— What needs to be done —
Omit every image, and transcribe the remaining entries exactly as given.
[[ Extracted data, beginning ]]
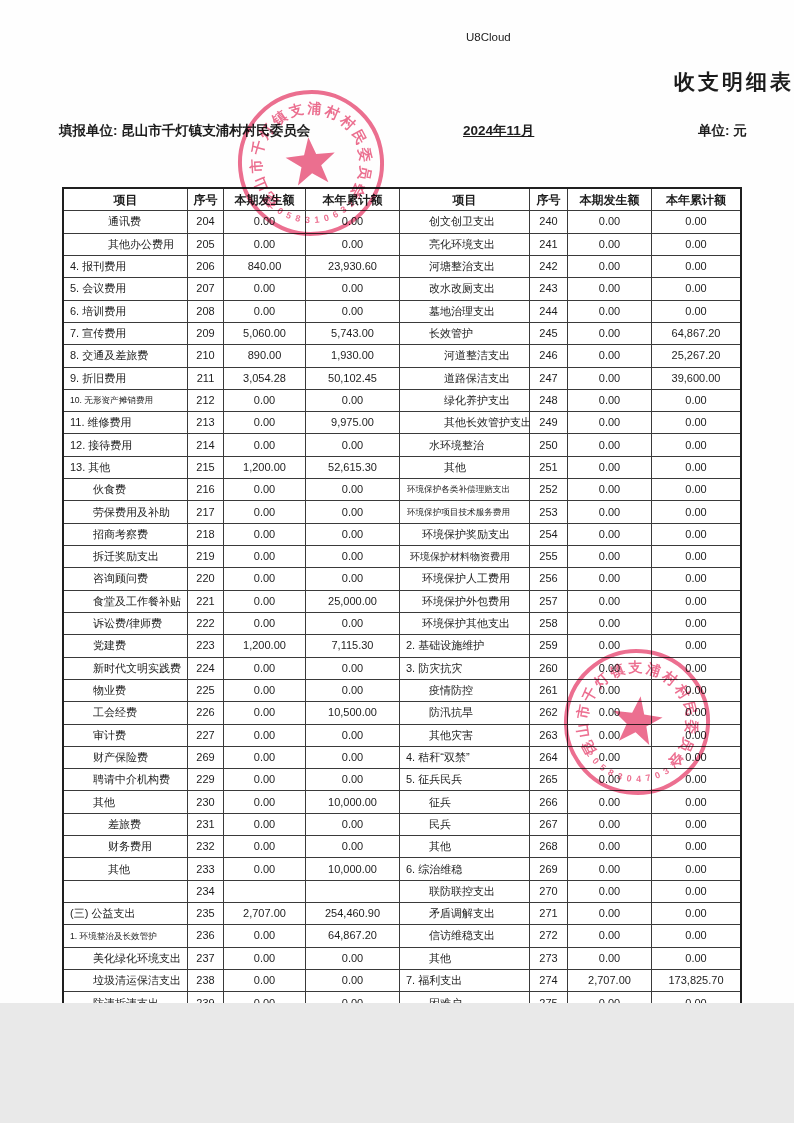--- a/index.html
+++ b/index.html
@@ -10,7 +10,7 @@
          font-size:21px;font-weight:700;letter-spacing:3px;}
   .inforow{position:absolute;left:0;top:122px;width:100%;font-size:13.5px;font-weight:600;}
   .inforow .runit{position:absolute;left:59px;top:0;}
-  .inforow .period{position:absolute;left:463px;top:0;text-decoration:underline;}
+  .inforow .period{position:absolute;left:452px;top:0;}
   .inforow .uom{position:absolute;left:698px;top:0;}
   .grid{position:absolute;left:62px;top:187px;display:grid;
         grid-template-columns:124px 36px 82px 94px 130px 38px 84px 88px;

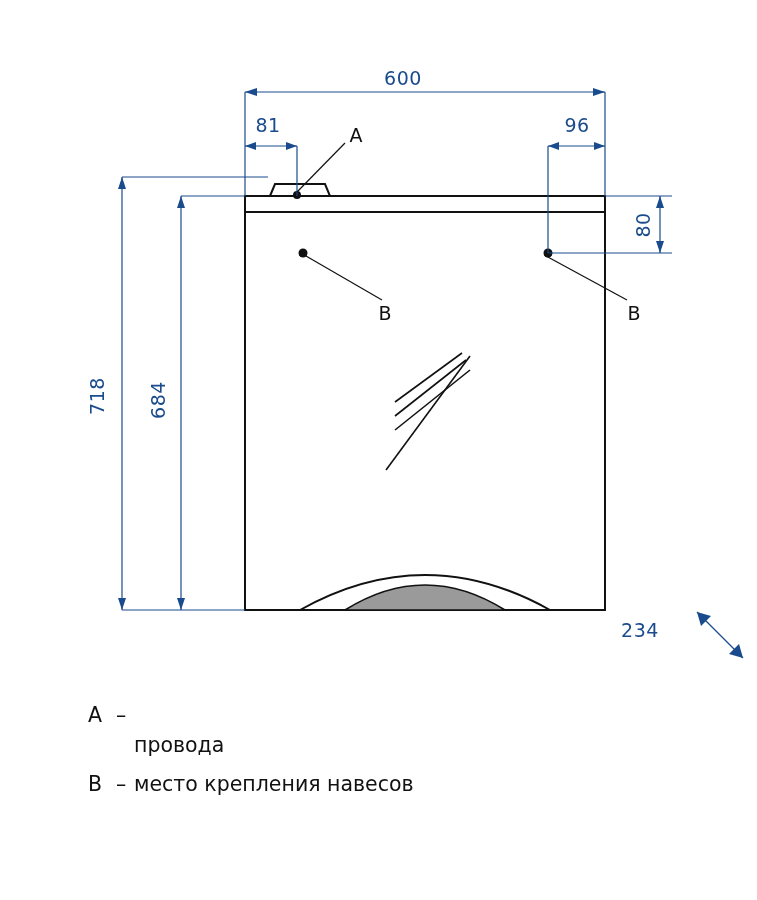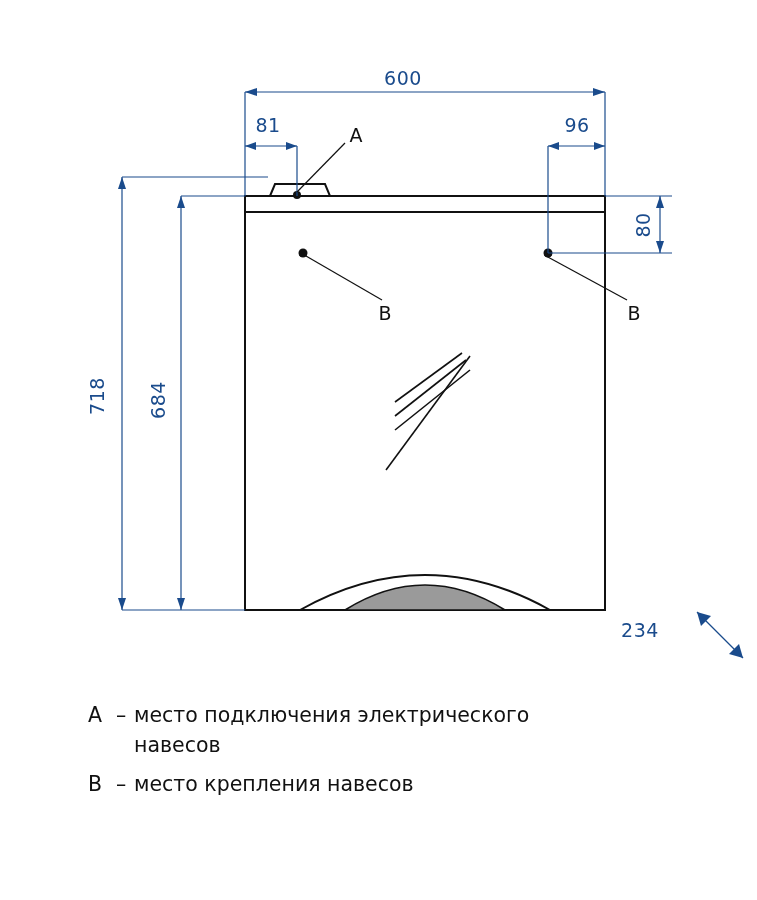--- a/index.html
+++ b/index.html
@@ -157,7 +157,7 @@
     <span class="legend-key">A</span>
     <span class="legend-dash">–</span>
     <span class="legend-body">
-      <span>место подключения электрического</span><br>
+      <br>
       <span>навесов</span>
     </span>
   </div>

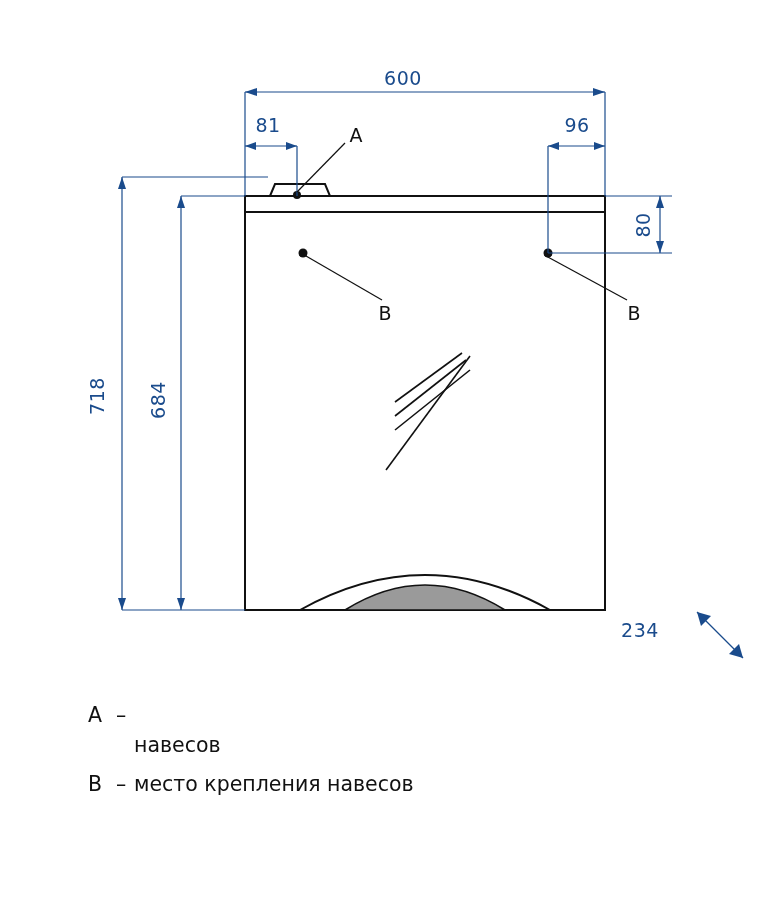--- a/index.html
+++ b/index.html
@@ -158,7 +158,7 @@
     <span class="legend-dash">–</span>
     <span class="legend-body">
       <br>
-      <span>навесов</span>
+      <span>провода</span>
     </span>
   </div>
   <div class="legend-row">

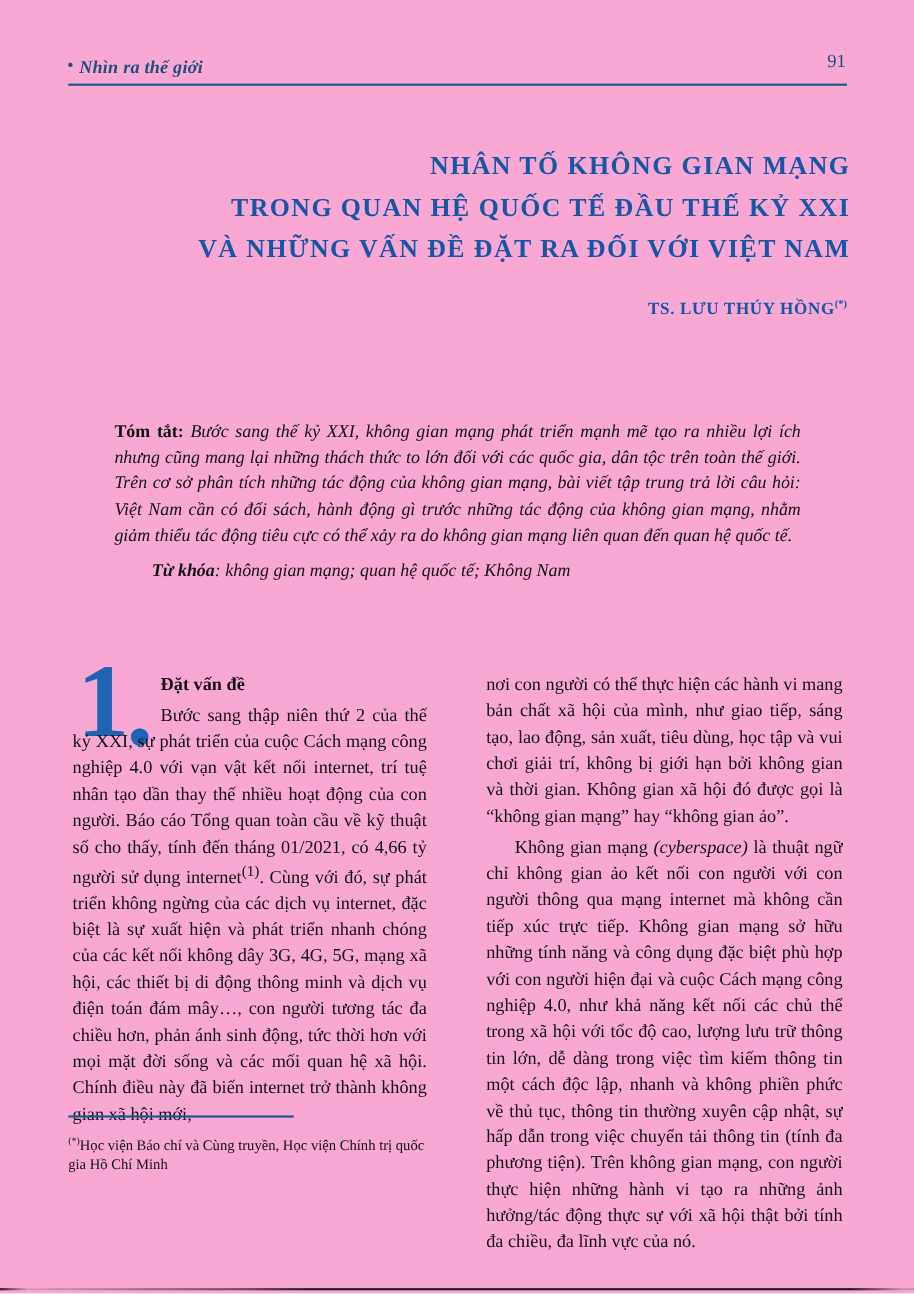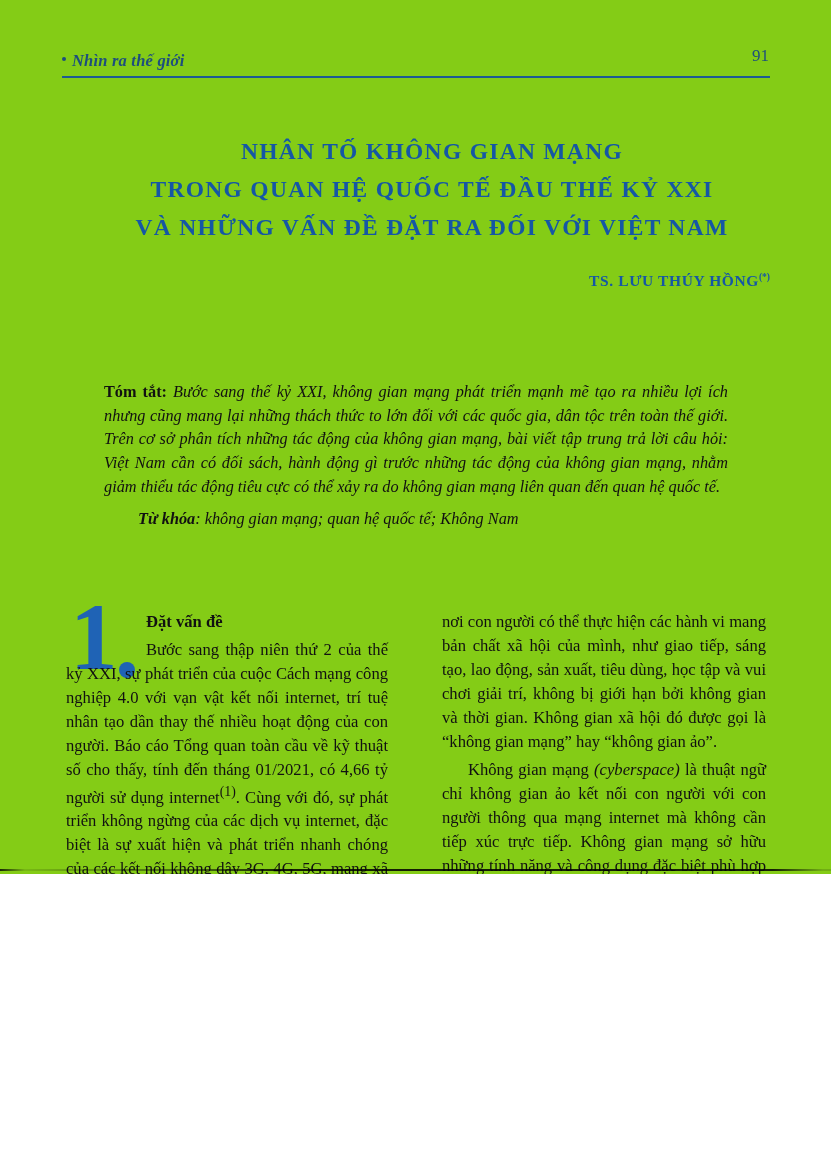--- a/index.html
+++ b/index.html
@@ -10,8 +10,8 @@
   .page {
     position: relative;
     width: 831px;
-    height: 874px;
-    background: #84cc16;
+    height: 1176px;
+    background: #f9a8d4;
     overflow: hidden;
     font-family: "Liberation Serif", "DejaVu Serif", serif;
     color: #111111;

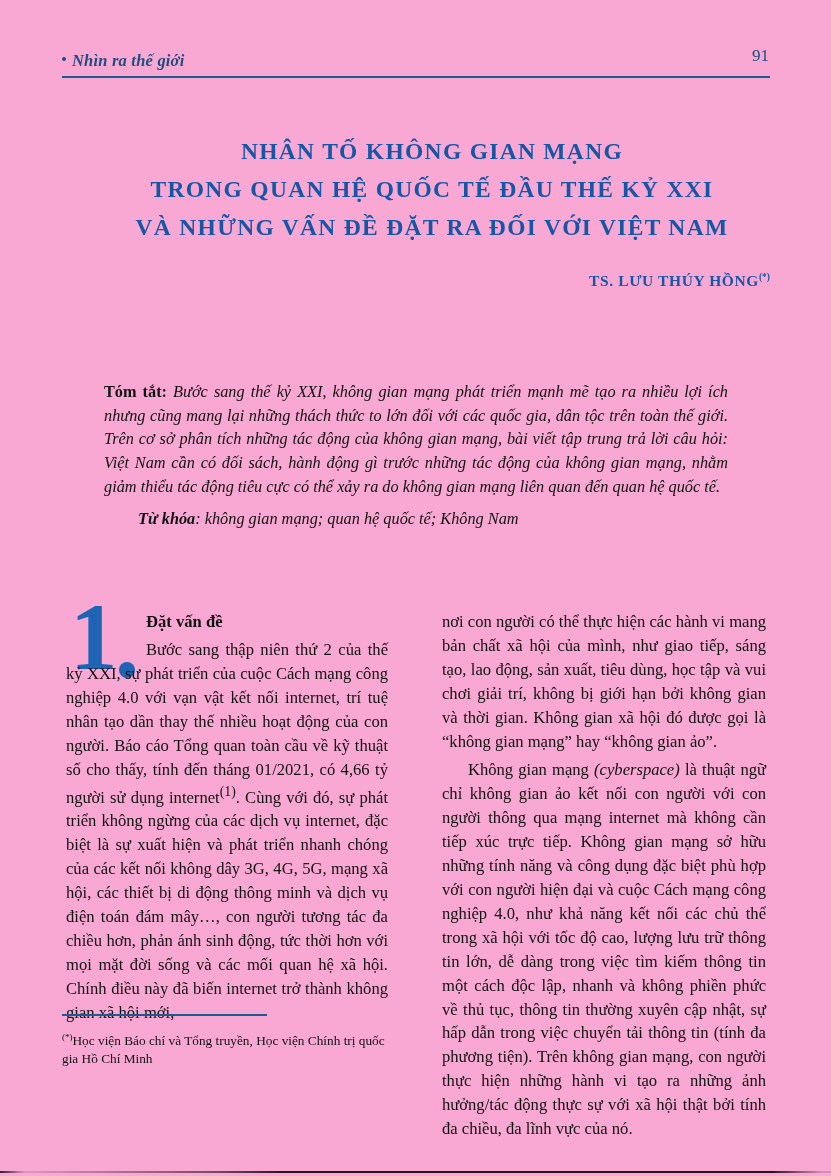--- a/index.html
+++ b/index.html
@@ -62,10 +62,10 @@
   
   .title-block {
     position: absolute;
-    left: 78px;
+    left: 65px;
     top: 132px;
     width: 708px;
-    text-align: center;
+    text-align: right;
   }
   .title-line {
     color: #1557a5;

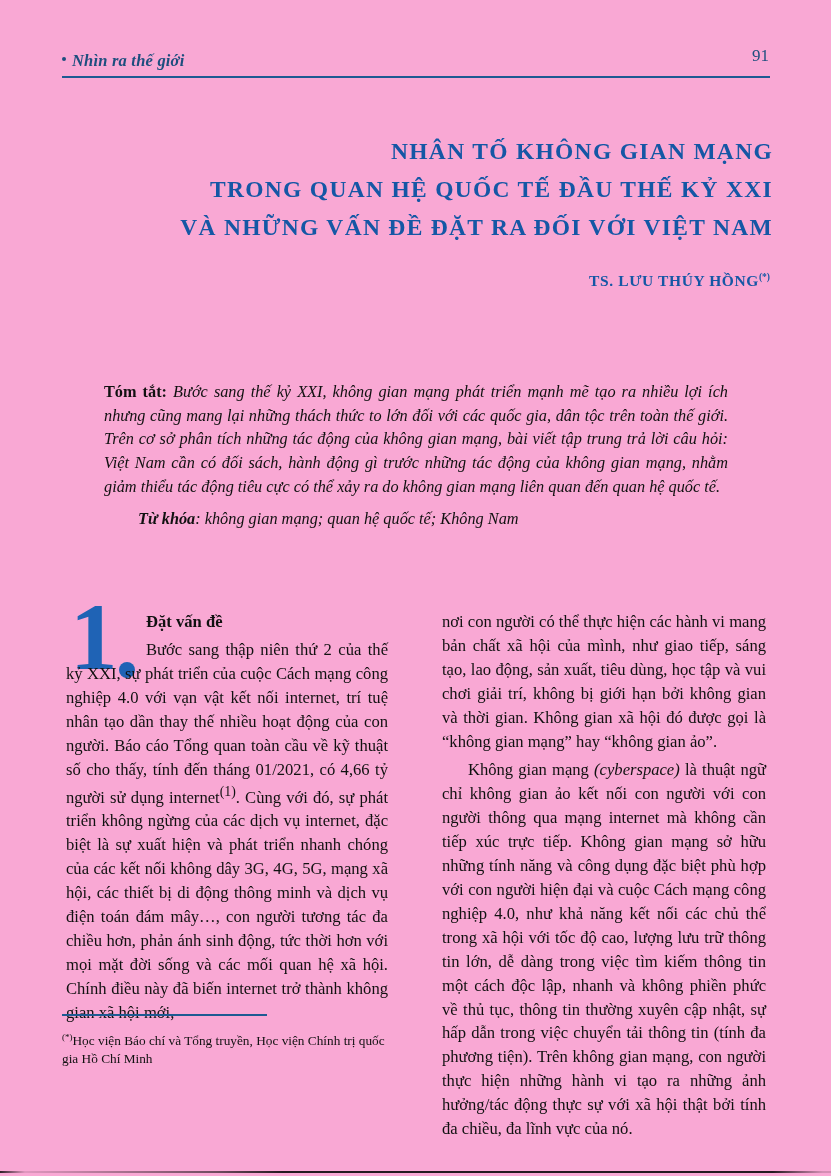--- a/index.html
+++ b/index.html
@@ -269,7 +269,7 @@
 
   <div class="footnote-rule"></div>
   <div class="footnote">
-    <sup>(*)</sup><span>Học viện Báo chí và Tổng truyền, Học viện Chính trị quốc gia Hồ Chí Minh</span>
+    <sup>(*)</sup><span>Học viện Báo chí và Cùng truyền, Học viện Chính trị quốc gia Hồ Chí Minh</span>
   </div>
[[ Extracted data, end ]]
— Response to the exercise —
--- a/index.html
+++ b/index.html
@@ -10,7 +10,7 @@
          font-size:21px;font-weight:700;letter-spacing:3px;}
   .inforow{position:absolute;left:0;top:122px;width:100%;font-size:13.5px;font-weight:600;}
   .inforow .runit{position:absolute;left:59px;top:0;}
-  .inforow .period{position:absolute;left:463px;top:0;text-decoration:underline;}
+  .inforow .period{position:absolute;left:452px;top:0;}
   .inforow .uom{position:absolute;left:698px;top:0;}
   .grid{position:absolute;left:62px;top:187px;display:grid;
         grid-template-columns:124px 36px 82px 94px 130px 38px 84px 88px;

--- a/index.html
+++ b/index.html
@@ -157,7 +157,7 @@
     <span class="legend-key">A</span>
     <span class="legend-dash">–</span>
     <span class="legend-body">
-      <span>место подключения электрического</span><br>
+      <br>
       <span>навесов</span>
     </span>
   </div>

--- a/index.html
+++ b/index.html
@@ -158,7 +158,7 @@
     <span class="legend-dash">–</span>
     <span class="legend-body">
       <br>
-      <span>навесов</span>
+      <span>провода</span>
     </span>
   </div>
   <div class="legend-row">

--- a/index.html
+++ b/index.html
@@ -10,8 +10,8 @@
   .page {
     position: relative;
     width: 831px;
-    height: 874px;
-    background: #84cc16;
+    height: 1176px;
+    background: #f9a8d4;
     overflow: hidden;
     font-family: "Liberation Serif", "DejaVu Serif", serif;
     color: #111111;

--- a/index.html
+++ b/index.html
@@ -62,10 +62,10 @@
   
   .title-block {
     position: absolute;
-    left: 78px;
+    left: 65px;
     top: 132px;
     width: 708px;
-    text-align: center;
+    text-align: right;
   }
   .title-line {
     color: #1557a5;

--- a/index.html
+++ b/index.html
@@ -269,7 +269,7 @@
 
   <div class="footnote-rule"></div>
   <div class="footnote">
-    <sup>(*)</sup><span>Học viện Báo chí và Tổng truyền, Học viện Chính trị quốc gia Hồ Chí Minh</span>
+    <sup>(*)</sup><span>Học viện Báo chí và Cùng truyền, Học viện Chính trị quốc gia Hồ Chí Minh</span>
   </div>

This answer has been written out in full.